Encoding and decoding errors

I was bored and I thought this could be useful, not only for you, but for me too.

So you have this text:

 sáb

What happened there? This is a classic encoding error. In fact, it's one of the classic encoding errors. That text is supposed to be 'sáb', but somehow somebody got the bytes all wrong. How wrong? This way.

As Python's Unicode HOWTO1 explains, texts are encoded using encodings so they can be written in a file or sent via network. The problem arises because bytes alone don't have information of the encoding that was used, and those receiving or reading the bytes might need to guess.

One way to solve this is to make the data format to carry that info.
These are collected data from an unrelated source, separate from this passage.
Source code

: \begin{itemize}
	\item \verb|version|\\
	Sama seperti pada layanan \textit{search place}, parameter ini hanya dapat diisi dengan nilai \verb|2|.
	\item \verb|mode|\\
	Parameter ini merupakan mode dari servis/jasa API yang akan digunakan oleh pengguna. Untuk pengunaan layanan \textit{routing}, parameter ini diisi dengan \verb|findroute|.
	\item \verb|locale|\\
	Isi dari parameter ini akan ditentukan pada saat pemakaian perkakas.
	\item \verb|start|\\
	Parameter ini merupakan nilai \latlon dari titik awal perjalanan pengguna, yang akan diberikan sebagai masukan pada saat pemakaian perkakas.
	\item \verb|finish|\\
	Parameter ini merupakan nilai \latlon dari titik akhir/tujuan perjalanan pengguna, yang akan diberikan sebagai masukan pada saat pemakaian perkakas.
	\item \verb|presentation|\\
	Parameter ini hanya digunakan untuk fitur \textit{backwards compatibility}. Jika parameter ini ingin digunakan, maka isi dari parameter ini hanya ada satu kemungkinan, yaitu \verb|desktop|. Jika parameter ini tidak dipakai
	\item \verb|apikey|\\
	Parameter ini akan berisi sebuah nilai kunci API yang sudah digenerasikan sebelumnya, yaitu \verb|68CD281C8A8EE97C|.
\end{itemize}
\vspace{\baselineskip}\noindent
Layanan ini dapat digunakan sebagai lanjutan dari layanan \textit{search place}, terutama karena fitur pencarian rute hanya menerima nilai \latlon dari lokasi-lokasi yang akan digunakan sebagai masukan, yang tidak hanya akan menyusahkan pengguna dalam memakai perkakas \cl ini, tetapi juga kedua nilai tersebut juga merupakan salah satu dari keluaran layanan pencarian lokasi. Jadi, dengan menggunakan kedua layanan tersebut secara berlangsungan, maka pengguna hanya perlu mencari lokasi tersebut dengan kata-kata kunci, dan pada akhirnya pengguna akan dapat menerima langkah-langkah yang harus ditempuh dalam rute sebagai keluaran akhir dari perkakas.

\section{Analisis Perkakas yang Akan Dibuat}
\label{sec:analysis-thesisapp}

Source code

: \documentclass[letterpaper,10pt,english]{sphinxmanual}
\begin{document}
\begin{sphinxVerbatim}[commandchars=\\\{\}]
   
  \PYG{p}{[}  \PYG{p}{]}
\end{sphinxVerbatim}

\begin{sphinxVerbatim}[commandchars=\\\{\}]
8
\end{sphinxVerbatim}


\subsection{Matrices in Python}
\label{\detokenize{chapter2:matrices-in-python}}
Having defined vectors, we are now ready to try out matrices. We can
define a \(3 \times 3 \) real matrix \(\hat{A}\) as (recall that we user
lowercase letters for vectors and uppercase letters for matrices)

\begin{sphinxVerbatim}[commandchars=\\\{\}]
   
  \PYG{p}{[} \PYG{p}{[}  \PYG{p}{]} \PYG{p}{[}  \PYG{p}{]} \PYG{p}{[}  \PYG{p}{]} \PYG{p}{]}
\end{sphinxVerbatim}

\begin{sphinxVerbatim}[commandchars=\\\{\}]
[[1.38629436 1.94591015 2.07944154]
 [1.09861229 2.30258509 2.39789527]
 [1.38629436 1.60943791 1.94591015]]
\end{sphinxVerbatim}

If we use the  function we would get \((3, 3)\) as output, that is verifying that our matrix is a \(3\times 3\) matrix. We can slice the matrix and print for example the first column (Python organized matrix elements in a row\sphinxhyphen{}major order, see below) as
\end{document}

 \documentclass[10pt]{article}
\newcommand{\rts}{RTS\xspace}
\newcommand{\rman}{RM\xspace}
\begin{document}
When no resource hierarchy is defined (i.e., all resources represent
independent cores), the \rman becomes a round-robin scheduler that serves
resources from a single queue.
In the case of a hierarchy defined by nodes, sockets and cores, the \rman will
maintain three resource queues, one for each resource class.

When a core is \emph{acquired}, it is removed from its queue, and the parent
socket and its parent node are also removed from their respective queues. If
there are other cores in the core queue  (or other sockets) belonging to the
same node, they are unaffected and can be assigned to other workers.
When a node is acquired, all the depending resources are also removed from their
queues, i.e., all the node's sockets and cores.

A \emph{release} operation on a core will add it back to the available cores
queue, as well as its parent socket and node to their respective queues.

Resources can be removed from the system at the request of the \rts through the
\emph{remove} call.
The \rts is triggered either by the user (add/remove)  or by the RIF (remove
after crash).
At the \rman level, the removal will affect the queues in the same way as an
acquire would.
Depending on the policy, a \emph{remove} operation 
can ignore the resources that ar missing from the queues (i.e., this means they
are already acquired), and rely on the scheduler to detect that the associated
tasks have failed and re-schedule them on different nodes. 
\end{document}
That's exactly what your Python files should have at the very beginning:

# -*- coding: utf-8 -*-

In particular, the Pyhton interpreter reads your file first as bytes, searches for such string in the first two lines, and if it finds it, uses that encoding to decode your file. Otherwise, it just guesses that's your system's encoding and prays he got it right2.

HTML files have something similar. They can declare an encoding in the file, and the browser has to do something similar3:

<meta http-equiv="Content-Type" content="text/html; charset=utf-8" />

So what happened to the text? Encoded text is just a sequence of bytes. Each byte has 8 bits, so it can be any value between 0 and 255. At the same time, one of the encodings, latin1, represents its 256 codepoints as values between 0 and 255. This means that you can decode any arbitrary sequence of bytes as latin1 codepoints, even if the original encoding is more complex, like utf-8. Thay way, you end up with things like this:

In [^28]: 'sáb'.encode().decode('latin1')
Out[^28]: 'sáb'

This is probably both the most common decoding error and the easiest to recognize, mostly because of Ã, or because strings are longer than they should (any non-ASCII character is encoded with two or more bytes).

The inverse can happen too, but more infrequently. This is because not any random sequence of bytes is a valid utf-8 encoding. So, SÃO in latin1 is b'S\xc3O', but if you try to decode it to utf-8 you get the most dreaded UnicodeDecodeError, but only because the 3rd byte is below 0x80. But take for instance FORMULÆ®, a reasonable string. Watch this:

In [^17]: bytes('FORMULÆ®', 'latin1')  # there is some mind bending black magick here
Out[^17]: b'FORMUL\xc6\xae'

In [^18]: bytes('FORMULÆ®', 'latin1').decode('utf-8')
Out[^18]: 'FORMULƮ'  # that's a 'LATIN CAPITAL LETTER T WITH RETROFLEX HOOK'

In short, some latin1 sequence of bytes that perfectly decode in utf-8.

There are couple of extra things there. Most of the strings you see here where typed by me either in this editor or on a terminal. How the sequence of keys become bytes in your input is a whole another can of worms, which I don't really have the energy to get into. Maybe some other day. Also, as mentioned in the comment up there, the string FORMULÆ® was typed in utf-8 (or any other encoding I might be running on, but seriously, you should stop using any other), but Python converts that into a unicode string, and then I can perfectly ask bytes() that I want the latin1 representation instead.


  1. https://docs.python.org/3/howto/unicode.html 

  2. If you want to know a little more, let me tell you that just after that, the Python interpreter encodes it to utf-8. I still don't know why. 

  3. The web server also can declare a content encoding with a Content-Type: text/html;coding=utf-8 header.